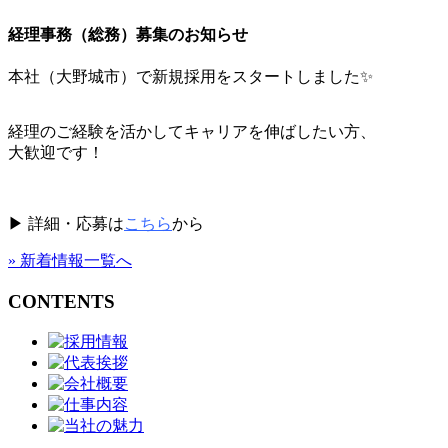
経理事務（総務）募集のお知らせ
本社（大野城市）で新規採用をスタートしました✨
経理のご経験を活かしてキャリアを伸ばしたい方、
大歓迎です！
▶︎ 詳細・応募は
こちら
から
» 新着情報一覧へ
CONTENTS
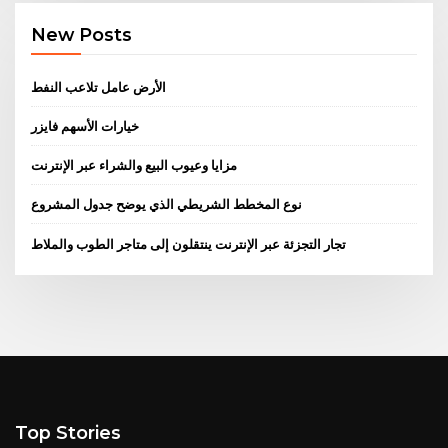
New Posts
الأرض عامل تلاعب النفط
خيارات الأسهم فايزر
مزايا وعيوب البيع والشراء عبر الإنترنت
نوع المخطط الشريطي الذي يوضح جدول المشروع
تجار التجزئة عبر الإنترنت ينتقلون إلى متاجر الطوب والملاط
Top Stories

=-=-=-=-=

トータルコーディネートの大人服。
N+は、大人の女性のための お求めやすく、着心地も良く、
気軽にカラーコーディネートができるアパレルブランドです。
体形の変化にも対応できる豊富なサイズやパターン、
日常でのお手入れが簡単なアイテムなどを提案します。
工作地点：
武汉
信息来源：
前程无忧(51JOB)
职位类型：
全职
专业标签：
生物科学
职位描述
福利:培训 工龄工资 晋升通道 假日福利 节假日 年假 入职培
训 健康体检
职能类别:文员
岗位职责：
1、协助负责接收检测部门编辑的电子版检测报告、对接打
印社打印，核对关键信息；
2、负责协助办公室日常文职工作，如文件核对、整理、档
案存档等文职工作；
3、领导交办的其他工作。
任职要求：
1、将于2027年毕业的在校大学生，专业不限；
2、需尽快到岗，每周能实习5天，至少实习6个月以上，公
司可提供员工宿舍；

=-=-=-=-=

**EXERCISE BRIEF:** Provide only the number of lines in the entries that hold the word "الإنترنت".

**RESPONSE AREA:** 2